### Problema breve A
Responde a partir del fragmento sobre grabados y litografías:
(i) ¿Qué nombre aparece entre paréntesis junto a Bartolomé de las Casas?
(ii) ¿Cuántas litografías menciona el fragmento?
(iii) ¿Qué cuatro obras se presentan como componentes esenciales de una tierra extraordinaria?

### Fragmento fuente
⁂
Partiendo por los grabados Adán, Eva, El Infierno, Cristo Sentado o El Crucifijo (La Iglesia), como muestra fehaciente de una evangelización en curso, en la cual emerge la figura de Bartolomé de las Casas (Visionario), junto a Pizarro y Almagro (Los Fundadores), Cortés y Malinche (Los Aristócratas) y El encomendero (Gobernante), cómplices de la barbarie expresada en El Decapitado, o la visión alegórica del Crucificado, con un Cristo sitiado por la imagen del invasor.

Hecho que ciertamente contrasta con las 17 litografías, donde la gama tonal empleada es tan vigorosa que se potencia a sí misma, en el entendido de que el artista crea su propio patrón cromático, determinado por un entorno vividamente americano y en cuya expresión vernácula siempre estuvo atento a una voz que lo guía de principio a fin, tal cual se aprecia en La luna, El sol, El viento, El fuego, componentes esenciales de una tierra extraordinaria. Reconocimiento que incluso describe el propio artista: “América Latina tiene su propia raíz, que es necesario remover y encontrar para decir cosas, para expresarnos con nuestra voz”.
⁂
### Entradas extraídas

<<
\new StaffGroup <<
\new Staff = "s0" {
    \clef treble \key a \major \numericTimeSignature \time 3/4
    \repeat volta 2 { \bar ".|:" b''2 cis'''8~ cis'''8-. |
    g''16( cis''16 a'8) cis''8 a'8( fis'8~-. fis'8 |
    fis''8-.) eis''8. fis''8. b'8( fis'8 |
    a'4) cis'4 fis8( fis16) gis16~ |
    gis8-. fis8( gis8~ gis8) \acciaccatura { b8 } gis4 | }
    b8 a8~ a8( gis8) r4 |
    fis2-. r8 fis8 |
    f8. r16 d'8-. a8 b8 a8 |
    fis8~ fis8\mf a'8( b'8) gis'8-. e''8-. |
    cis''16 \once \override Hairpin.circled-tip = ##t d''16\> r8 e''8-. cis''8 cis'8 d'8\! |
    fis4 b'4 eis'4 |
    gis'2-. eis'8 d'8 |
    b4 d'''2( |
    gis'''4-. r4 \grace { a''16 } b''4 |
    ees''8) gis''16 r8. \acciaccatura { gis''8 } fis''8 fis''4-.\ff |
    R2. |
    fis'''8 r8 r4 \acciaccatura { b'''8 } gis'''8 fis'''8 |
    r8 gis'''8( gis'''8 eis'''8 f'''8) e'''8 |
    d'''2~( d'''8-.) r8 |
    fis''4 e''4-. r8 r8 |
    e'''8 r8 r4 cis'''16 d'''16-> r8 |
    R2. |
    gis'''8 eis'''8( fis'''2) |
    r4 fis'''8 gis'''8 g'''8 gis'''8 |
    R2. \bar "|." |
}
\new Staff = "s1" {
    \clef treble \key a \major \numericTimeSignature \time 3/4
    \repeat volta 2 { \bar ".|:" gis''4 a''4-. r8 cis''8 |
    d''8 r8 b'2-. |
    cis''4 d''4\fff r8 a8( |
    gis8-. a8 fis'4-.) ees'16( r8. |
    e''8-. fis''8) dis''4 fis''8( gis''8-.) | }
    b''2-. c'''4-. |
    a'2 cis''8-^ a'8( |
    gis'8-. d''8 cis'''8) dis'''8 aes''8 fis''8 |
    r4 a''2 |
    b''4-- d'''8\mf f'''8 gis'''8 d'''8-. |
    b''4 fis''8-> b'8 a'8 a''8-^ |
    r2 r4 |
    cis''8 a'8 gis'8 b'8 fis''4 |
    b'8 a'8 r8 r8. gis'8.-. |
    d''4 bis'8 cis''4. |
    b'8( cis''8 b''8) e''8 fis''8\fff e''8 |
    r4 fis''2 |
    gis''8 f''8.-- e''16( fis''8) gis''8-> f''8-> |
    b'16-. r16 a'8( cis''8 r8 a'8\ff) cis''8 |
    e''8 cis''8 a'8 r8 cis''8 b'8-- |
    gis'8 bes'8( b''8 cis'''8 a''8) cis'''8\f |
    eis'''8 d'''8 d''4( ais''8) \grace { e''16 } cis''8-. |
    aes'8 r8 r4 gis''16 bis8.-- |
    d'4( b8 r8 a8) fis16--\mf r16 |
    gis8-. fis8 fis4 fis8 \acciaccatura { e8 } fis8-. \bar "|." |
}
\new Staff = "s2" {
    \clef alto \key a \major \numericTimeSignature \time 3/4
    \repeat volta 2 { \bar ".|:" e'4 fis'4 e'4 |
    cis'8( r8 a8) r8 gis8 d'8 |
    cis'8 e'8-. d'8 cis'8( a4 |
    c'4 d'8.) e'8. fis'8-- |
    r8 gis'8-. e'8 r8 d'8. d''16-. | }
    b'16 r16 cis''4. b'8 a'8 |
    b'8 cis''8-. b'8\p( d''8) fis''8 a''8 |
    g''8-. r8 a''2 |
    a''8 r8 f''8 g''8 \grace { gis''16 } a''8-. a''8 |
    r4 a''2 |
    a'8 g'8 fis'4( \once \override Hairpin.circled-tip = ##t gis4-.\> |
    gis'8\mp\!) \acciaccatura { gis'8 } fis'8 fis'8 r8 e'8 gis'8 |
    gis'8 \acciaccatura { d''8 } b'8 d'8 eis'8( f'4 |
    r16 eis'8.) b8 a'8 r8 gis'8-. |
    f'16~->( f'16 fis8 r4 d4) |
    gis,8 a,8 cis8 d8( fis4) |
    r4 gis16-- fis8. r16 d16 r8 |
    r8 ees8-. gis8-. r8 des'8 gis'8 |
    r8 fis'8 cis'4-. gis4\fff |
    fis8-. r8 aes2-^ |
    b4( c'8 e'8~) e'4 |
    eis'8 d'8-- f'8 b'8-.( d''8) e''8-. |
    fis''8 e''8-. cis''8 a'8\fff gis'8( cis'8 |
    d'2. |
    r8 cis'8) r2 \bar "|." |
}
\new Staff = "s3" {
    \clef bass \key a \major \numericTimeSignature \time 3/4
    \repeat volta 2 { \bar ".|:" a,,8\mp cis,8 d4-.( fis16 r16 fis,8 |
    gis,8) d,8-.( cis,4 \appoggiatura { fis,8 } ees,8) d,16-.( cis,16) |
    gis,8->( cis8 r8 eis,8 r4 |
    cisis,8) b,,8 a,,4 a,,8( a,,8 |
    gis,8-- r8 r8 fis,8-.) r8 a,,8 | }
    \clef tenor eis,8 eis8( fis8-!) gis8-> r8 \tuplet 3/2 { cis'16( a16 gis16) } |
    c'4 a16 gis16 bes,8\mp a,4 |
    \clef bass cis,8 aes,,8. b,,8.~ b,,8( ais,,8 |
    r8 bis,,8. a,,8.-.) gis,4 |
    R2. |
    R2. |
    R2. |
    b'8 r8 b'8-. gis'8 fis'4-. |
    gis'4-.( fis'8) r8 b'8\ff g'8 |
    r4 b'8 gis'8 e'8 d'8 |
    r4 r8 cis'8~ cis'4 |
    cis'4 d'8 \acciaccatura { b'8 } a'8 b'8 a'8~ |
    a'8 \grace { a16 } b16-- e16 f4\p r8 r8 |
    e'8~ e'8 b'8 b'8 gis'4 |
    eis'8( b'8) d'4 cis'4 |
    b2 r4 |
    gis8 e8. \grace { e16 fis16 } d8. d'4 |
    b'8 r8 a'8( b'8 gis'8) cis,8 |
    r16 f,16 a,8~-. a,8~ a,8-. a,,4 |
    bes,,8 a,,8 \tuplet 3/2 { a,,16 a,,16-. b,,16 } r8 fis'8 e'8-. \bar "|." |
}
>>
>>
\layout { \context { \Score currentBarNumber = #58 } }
⁂
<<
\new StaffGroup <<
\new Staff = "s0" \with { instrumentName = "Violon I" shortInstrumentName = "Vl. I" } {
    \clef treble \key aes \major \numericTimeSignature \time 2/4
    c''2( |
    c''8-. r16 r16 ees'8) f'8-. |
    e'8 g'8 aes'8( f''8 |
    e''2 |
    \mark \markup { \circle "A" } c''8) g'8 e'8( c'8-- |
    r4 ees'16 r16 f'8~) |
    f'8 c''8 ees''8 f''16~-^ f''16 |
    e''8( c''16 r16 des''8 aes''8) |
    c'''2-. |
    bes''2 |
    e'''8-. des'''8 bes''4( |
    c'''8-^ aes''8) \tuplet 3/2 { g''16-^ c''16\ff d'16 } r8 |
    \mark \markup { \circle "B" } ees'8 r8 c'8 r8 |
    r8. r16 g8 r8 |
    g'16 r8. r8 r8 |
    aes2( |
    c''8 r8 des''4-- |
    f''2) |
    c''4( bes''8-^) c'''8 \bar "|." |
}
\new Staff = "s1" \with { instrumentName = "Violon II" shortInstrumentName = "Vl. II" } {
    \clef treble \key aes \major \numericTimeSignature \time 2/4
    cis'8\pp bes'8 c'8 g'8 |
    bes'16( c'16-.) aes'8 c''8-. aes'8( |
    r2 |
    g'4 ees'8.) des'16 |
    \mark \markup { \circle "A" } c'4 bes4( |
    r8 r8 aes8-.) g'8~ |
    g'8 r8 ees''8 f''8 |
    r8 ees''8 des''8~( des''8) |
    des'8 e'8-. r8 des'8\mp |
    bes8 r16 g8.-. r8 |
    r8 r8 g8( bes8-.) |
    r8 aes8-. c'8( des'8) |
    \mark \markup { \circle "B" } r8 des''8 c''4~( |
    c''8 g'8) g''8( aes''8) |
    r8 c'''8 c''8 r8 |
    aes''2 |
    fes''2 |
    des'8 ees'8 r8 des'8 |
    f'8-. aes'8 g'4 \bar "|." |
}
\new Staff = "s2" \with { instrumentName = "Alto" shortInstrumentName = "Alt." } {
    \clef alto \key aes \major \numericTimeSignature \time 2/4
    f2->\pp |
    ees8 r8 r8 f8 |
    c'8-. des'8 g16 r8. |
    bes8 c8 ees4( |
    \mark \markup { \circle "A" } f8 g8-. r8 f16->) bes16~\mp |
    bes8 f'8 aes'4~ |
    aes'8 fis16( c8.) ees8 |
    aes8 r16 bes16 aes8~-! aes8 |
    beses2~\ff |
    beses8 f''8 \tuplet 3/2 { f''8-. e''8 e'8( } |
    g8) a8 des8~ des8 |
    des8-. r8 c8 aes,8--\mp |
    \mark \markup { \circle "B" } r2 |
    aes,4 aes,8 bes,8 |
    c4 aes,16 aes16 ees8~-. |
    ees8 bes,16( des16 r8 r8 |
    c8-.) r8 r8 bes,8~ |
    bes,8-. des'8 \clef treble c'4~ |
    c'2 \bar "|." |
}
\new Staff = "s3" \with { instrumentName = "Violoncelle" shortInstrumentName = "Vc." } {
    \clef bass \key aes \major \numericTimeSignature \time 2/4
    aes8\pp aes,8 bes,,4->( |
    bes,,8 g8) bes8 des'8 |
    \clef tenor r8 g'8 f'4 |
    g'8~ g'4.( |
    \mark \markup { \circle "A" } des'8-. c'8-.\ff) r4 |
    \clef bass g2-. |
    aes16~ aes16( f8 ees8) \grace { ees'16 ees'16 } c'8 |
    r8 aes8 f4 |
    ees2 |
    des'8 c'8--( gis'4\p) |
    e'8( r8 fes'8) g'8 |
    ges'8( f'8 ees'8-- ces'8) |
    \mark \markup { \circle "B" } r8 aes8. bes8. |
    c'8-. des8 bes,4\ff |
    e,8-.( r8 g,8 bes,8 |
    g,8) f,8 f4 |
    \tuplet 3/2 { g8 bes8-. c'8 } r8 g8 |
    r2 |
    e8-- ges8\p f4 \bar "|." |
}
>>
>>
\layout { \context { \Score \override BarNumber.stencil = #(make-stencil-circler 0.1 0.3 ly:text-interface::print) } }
⁂
### Problema breve B
Enumera cada línea de las entradas que contenga la cadena "Hairpin".

### Resultado correcto A
(i) Visionario.
(ii) 17.
(iii) La luna, El sol, El viento y El fuego.

### Resultado correcto B
    cis''16 \once \override Hairpin.circled-tip = ##t d''16\> r8 e''8-. cis''8 cis'8 d'8\! |
    a'8 g'8 fis'4( \once \override Hairpin.circled-tip = ##t gis4-.\> |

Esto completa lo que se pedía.